## Work item
The data below must be returned in full and exactly.
[Data for analysis — start]
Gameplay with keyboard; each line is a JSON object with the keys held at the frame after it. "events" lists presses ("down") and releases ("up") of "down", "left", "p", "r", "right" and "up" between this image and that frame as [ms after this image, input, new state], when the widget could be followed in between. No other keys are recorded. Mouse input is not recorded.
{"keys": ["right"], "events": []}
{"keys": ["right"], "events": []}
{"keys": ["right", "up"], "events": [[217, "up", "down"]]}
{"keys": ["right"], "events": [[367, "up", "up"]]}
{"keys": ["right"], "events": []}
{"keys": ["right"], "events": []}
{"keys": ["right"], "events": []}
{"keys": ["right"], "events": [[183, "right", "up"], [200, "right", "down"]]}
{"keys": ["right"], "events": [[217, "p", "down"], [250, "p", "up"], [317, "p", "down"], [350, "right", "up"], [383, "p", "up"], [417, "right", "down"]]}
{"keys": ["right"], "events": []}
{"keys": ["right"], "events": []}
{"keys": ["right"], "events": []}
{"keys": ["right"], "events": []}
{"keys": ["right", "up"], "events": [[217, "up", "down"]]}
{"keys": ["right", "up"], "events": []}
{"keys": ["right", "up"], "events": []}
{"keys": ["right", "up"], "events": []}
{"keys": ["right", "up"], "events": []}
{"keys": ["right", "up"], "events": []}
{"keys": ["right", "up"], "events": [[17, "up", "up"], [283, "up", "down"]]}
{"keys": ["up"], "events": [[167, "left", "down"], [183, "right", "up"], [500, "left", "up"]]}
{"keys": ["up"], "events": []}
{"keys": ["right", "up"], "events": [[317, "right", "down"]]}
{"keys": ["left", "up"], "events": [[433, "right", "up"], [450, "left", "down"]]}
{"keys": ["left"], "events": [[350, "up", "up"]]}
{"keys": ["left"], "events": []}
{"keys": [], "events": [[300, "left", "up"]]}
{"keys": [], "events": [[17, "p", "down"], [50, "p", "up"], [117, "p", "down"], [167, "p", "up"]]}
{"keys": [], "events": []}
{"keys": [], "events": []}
[Data for analysis — finish]
## Your response
Gameplay with keyboard; each line is a JSON object with the keys held at the frame after it. "events" lists presses ("down") and releases ("up") of "down", "left", "p", "r", "right" and "up" between this image and that frame as [ms after this image, input, new state], when the widget could be followed in between. No other keys are recorded. Mouse input is not recorded.
{"keys": ["right"], "events": []}
{"keys": ["right"], "events": []}
{"keys": ["right", "up"], "events": [[217, "up", "down"]]}
{"keys": ["right"], "events": [[367, "up", "up"]]}
{"keys": ["right"], "events": []}
{"keys": ["right"], "events": []}
{"keys": ["right"], "events": []}
{"keys": ["right"], "events": [[183, "right", "up"], [200, "right", "down"]]}
{"keys": ["right"], "events": [[217, "p", "down"], [250, "p", "up"], [317, "p", "down"], [350, "right", "up"], [383, "p", "up"], [417, "right", "down"]]}
{"keys": ["right"], "events": []}
{"keys": ["right"], "events": []}
{"keys": ["right"], "events": []}
{"keys": ["right"], "events": []}
{"keys": ["right", "up"], "events": [[217, "up", "down"]]}
{"keys": ["right", "up"], "events": []}
{"keys": ["right", "up"], "events": []}
{"keys": ["right", "up"], "events": []}
{"keys": ["right", "up"], "events": []}
{"keys": ["right", "up"], "events": []}
{"keys": ["right", "up"], "events": [[17, "up", "up"], [283, "up", "down"]]}
{"keys": ["up"], "events": [[167, "left", "down"], [183, "right", "up"], [500, "left", "up"]]}
{"keys": ["up"], "events": []}
{"keys": ["right", "up"], "events": [[317, "right", "down"]]}
{"keys": ["left", "up"], "events": [[433, "right", "up"], [450, "left", "down"]]}
{"keys": ["left"], "events": [[350, "up", "up"]]}
{"keys": ["left"], "events": []}
{"keys": [], "events": [[300, "left", "up"]]}
{"keys": [], "events": [[17, "p", "down"], [50, "p", "up"], [117, "p", "down"], [167, "p", "up"]]}
{"keys": [], "events": []}
{"keys": [], "events": []}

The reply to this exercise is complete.